In a city known for its glamour, talk of sewage may seem inapt, but it is also essential to understanding Los Angeles, because each day "6,700 miles of sewers convey 450 million gallons of wastewater . . . from more than four million people to four treatment plants."
"Brown Acres: An Intimate History of the Los Angeles Sewer System" by Anna Sklar (Angel City Press: 232 pp., $19.95 paper) takes an unprecedented look at what lies beneath the sprawling 465.9-square-mile city, which for decades dumped its untreated sewage into the ocean. With details (and photographs) gleaned from meticulous research in the city's archives, Sklar relates the extreme difficulties the city faced in building a sewer infrastructure to handle its rapidly expanding population in the late 19th and early 20th centuries.
As any engaging cultural history should, "Brown Acres" illuminates the city's politics, landscape and ecology, especially through the labors of its municipal engineers. Sklar takes us through the painstakingly slow developments that led to the current award-winning sewer system. To call the process of building the underground network of pipes and ultimately a sewage treatment plant Herculean would be an understatement.

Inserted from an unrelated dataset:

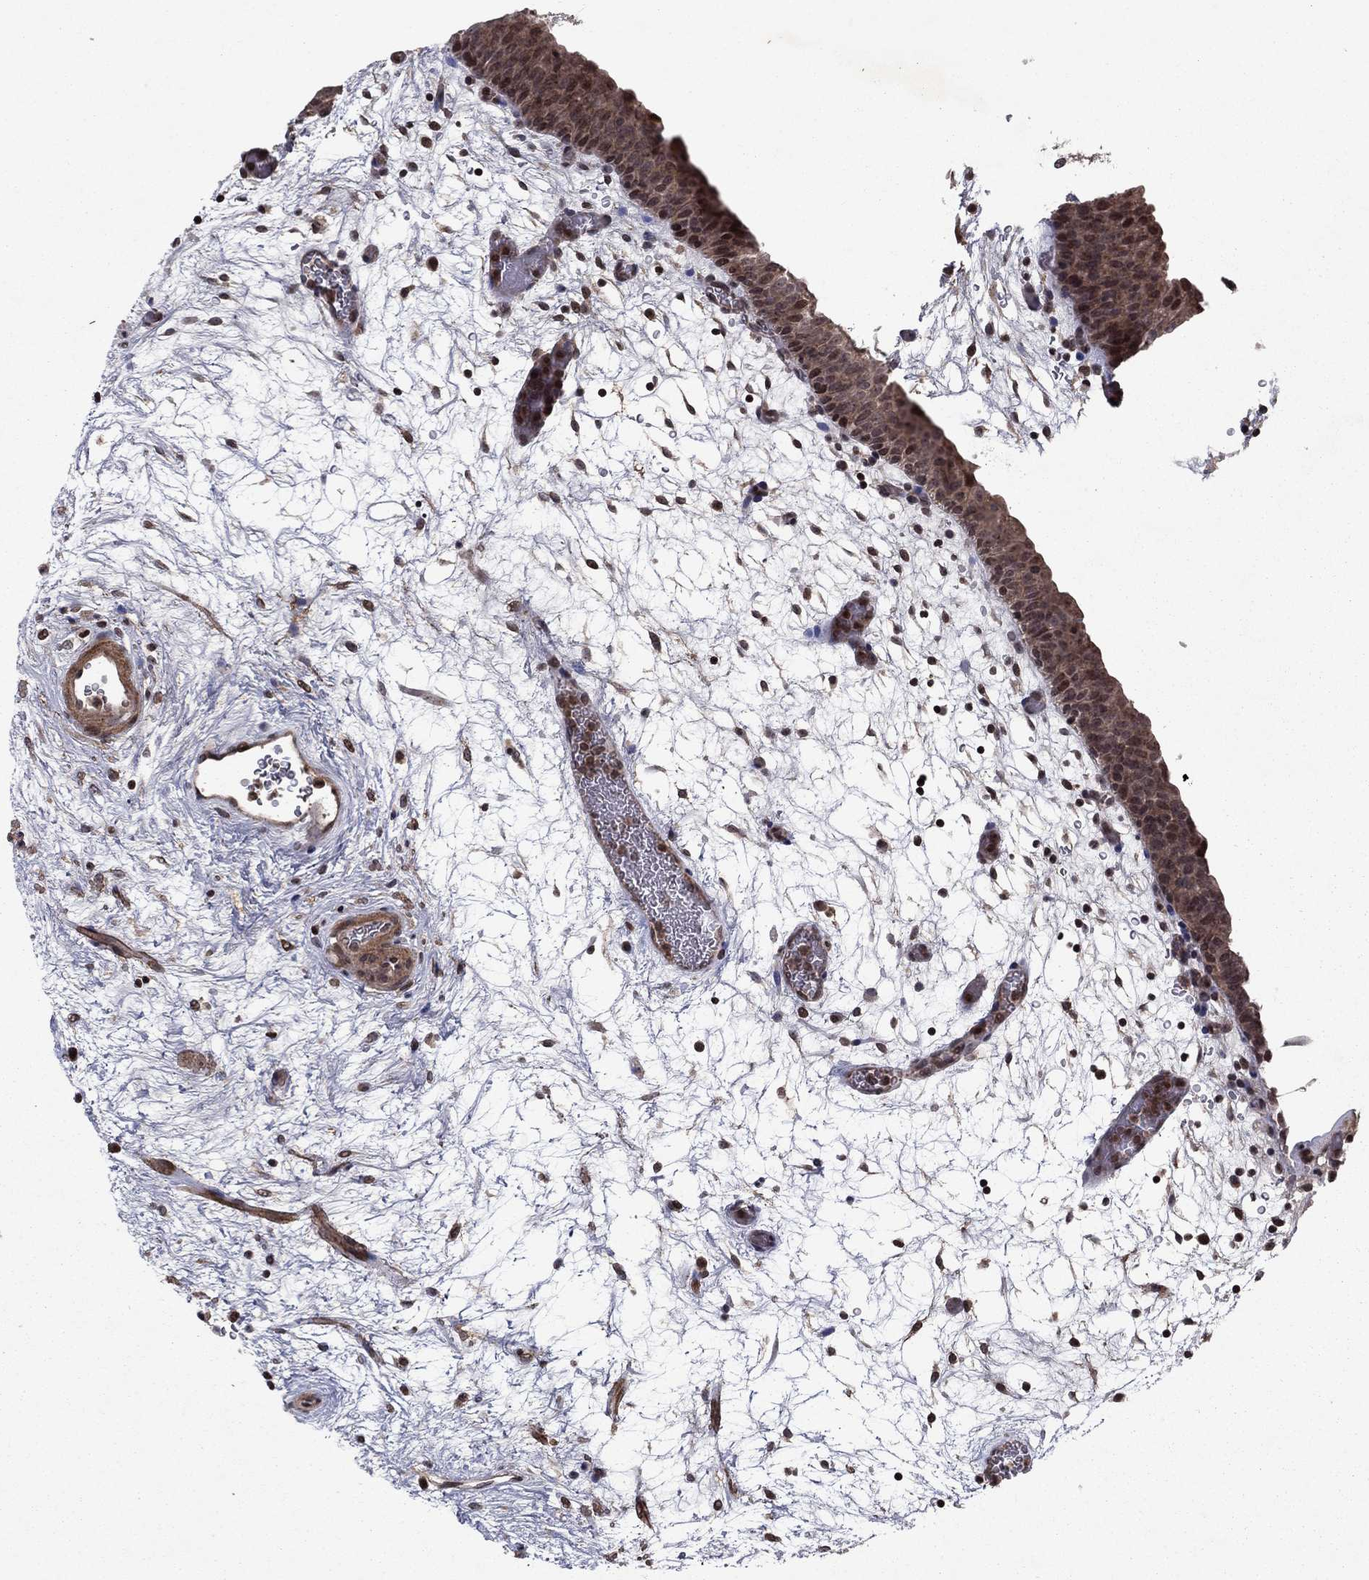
{"staining": {"intensity": "moderate", "quantity": "25%-75%", "location": "cytoplasmic/membranous,nuclear"}, "tissue": "urinary bladder", "cell_type": "Urothelial cells", "image_type": "normal", "snomed": [{"axis": "morphology", "description": "Normal tissue, NOS"}, {"axis": "topography", "description": "Urinary bladder"}], "caption": "The image reveals a brown stain indicating the presence of a protein in the cytoplasmic/membranous,nuclear of urothelial cells in urinary bladder.", "gene": "SORBS1", "patient": {"sex": "male", "age": 37}}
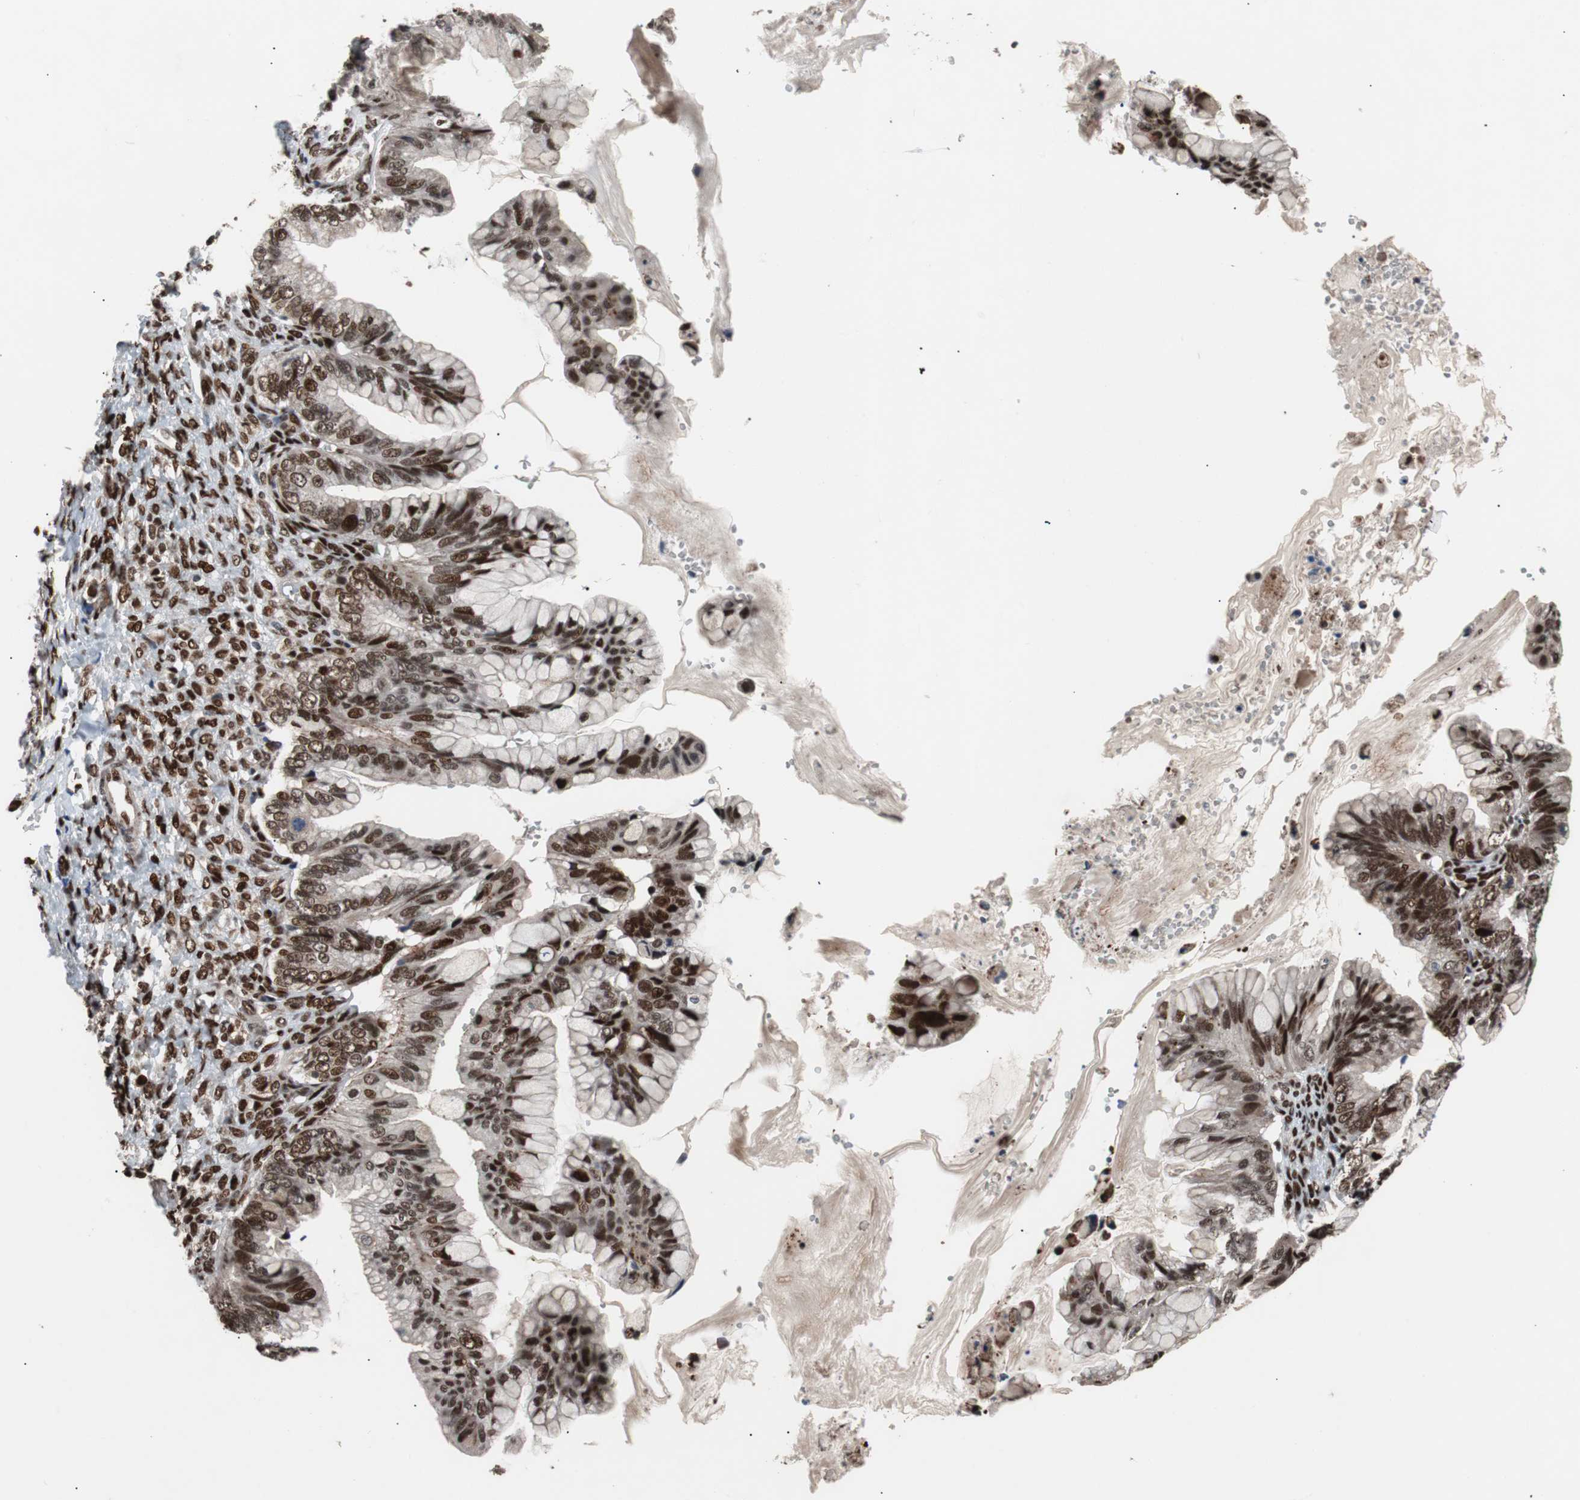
{"staining": {"intensity": "strong", "quantity": ">75%", "location": "nuclear"}, "tissue": "ovarian cancer", "cell_type": "Tumor cells", "image_type": "cancer", "snomed": [{"axis": "morphology", "description": "Cystadenocarcinoma, mucinous, NOS"}, {"axis": "topography", "description": "Ovary"}], "caption": "Brown immunohistochemical staining in ovarian mucinous cystadenocarcinoma displays strong nuclear staining in about >75% of tumor cells.", "gene": "NBL1", "patient": {"sex": "female", "age": 36}}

Sklar, the former public information director for the city's Department of Public Works, lingers on the topic that makes this book so timely: the environmental impact of a century of ineffective sewage treatment and the efforts of activists to clean up Santa Monica Bay, the dumping ground for much of the city's waste since 1894. She also discusses L.A.'s historic lack of foresight in municipal planning and notes that its current struggle with drought could be helped by recycling the hundreds of millions of gallons of treated wastewater it produces each day.